Again clean, modern lines ruled the day.

“These designs target millennials and everyone else,” Keeney said.

I’ve never seen a table tennis table with equipment drawers, so I asked Keeney about that design aspect.

Drawers aren’t typical unless you are looking at some high-end models, he said. Most often a unit for storage is sold separately.

But for this Herron designer, “it made sense” to use the underside of the table for storage, incorporating what is typically wasted space, Keeney said.

The designer and I have at least one thing in common: Neither of us excel at the game.

“I’m pretty terrible,” he said when I asked if he played table tennis, and whether that played a role in how he mentally prepared for the design task.

Given his playing level, he approached designing the table as if it were a piece of furniture more so than a game.

And taking a more aesthetic view of the task makes sense since there is only so much you can do given the standardized size of the tables.

Keeney is now a preparator/mount maker for the Indianapolis Museum of Art, where he works with his hands and puts the same craftsmanship and design mentality into play that he used in furniture design at Herron. Recently he built metal support stands for the marionettes on display as part of the IMA’s current Gustave Baumann exhibit.

Colin Tury, winner of Brunswick pool table design competition

Colin Tury, winner of Brunswick pool table design competition

Both Tury and Keeney tackled their Brunswick design tasks under the tutelage of Cory Robinson, chair of the Department of Fine Arts at Herron, and Glen Fuller, a local industrial designer whom Robinson brought in.

“Cory Robinson and Glen Fuller were extremely helpful and went the extra mile to make sure we knew what we were doing,” Keeney said. The hands-on work involved in the project expanded students’ vocabulary in digital design and fabrication, he added.

Herron’s new Think It Make It Lab also proved invaluable in the project.

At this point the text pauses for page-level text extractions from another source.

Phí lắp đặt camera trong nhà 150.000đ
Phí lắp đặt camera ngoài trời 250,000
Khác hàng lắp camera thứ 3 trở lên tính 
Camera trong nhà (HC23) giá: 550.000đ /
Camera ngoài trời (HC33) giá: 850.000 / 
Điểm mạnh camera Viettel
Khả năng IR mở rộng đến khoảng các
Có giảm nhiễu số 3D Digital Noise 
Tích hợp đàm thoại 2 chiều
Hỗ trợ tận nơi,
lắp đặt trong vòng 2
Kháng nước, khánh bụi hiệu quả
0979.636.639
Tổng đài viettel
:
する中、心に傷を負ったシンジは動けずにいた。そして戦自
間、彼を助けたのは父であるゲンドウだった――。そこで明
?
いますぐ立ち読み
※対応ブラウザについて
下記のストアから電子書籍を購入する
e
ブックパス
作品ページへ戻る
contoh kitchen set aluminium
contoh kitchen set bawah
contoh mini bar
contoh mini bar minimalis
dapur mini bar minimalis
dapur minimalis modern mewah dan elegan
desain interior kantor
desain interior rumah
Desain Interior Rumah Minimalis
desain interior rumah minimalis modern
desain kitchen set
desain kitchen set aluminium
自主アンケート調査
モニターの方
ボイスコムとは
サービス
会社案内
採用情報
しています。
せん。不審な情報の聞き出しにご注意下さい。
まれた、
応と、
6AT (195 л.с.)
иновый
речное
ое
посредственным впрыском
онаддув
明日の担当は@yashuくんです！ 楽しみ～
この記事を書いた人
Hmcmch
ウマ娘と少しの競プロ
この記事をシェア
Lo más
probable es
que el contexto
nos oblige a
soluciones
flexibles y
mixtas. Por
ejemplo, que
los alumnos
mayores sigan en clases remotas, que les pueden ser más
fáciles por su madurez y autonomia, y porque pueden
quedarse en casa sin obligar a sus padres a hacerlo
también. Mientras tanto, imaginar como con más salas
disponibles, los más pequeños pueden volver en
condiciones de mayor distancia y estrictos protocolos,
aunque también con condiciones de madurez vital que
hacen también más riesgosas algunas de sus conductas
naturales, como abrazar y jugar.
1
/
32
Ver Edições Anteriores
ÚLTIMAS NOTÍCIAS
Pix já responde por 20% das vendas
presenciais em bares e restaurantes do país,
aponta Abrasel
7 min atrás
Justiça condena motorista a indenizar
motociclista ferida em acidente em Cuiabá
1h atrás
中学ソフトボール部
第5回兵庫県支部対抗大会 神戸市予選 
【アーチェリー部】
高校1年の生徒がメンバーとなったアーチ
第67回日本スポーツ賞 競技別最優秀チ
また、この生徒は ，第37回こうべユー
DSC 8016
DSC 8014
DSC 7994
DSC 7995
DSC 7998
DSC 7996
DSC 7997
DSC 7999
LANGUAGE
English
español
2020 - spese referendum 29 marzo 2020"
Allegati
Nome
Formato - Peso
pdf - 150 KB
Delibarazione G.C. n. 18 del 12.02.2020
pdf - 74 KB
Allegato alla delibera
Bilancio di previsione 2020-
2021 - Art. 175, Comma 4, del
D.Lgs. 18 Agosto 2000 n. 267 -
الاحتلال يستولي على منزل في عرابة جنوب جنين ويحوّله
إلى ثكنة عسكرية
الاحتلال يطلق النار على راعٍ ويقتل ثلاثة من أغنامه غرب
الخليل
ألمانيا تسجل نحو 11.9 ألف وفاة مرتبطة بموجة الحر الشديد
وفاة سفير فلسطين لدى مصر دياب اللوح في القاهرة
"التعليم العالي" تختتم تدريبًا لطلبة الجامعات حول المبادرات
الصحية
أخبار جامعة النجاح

Without it, “it would have been extremely hard to get everything accomplished,” Keeney said.

The new Think It Make It Lab at Herron will include equipment and projects like these and more (clockwise): Art work from Herron's 2013 Undergraduate Student exhibition, printed with a 3-D printer; A Stratasys Objet 30 3-D printer; detail from a bench created by then Herron graduate student Vincent Edwards using a CNC router; an EZ Router CNC router. (images: Herron staff, Michelle Pemberton, Stratasys and EZ router)

The new Think It Make It Lab at Herron will include equipment and projects like these and more (clockwise): Art work from Herron’s 2013 Undergraduate Student exhibition, printed with a 3-D printer; A Stratasys Objet 30 3-D printer; detail from a bench created by then Herron graduate student Vincent Edwards using a CNC router; an EZ Router CNC router. (images: Herron staff, Michelle Pemberton, Stratasys and EZ router)

Keeney was one of a few students involved in setting up the equipment in the lab, which expanded the school’s capability to educate students to work on concept design and prototyping using a variety of digital fabrication methods. The Think it Make it Lab includes 3-D printers, a 3-D scanner and a computer numeric control router, and is adjacent to a digital fabrication lab with laser cutters, plasma cutters and milling machines.

“We are so excited at the prospect of providing a collaborative environment for research and experimentation at the intersection of art, design, technology and culture,” Herron Dean Valerie Eickmeier said in a statement announcing the lab earlier this year. “Centers like this are common in Silicon Valley, but there are few housed in schools of art and design, and they are scarce in the Midwest.”

Another reason for Brunswick and others to keep coming back to Herron.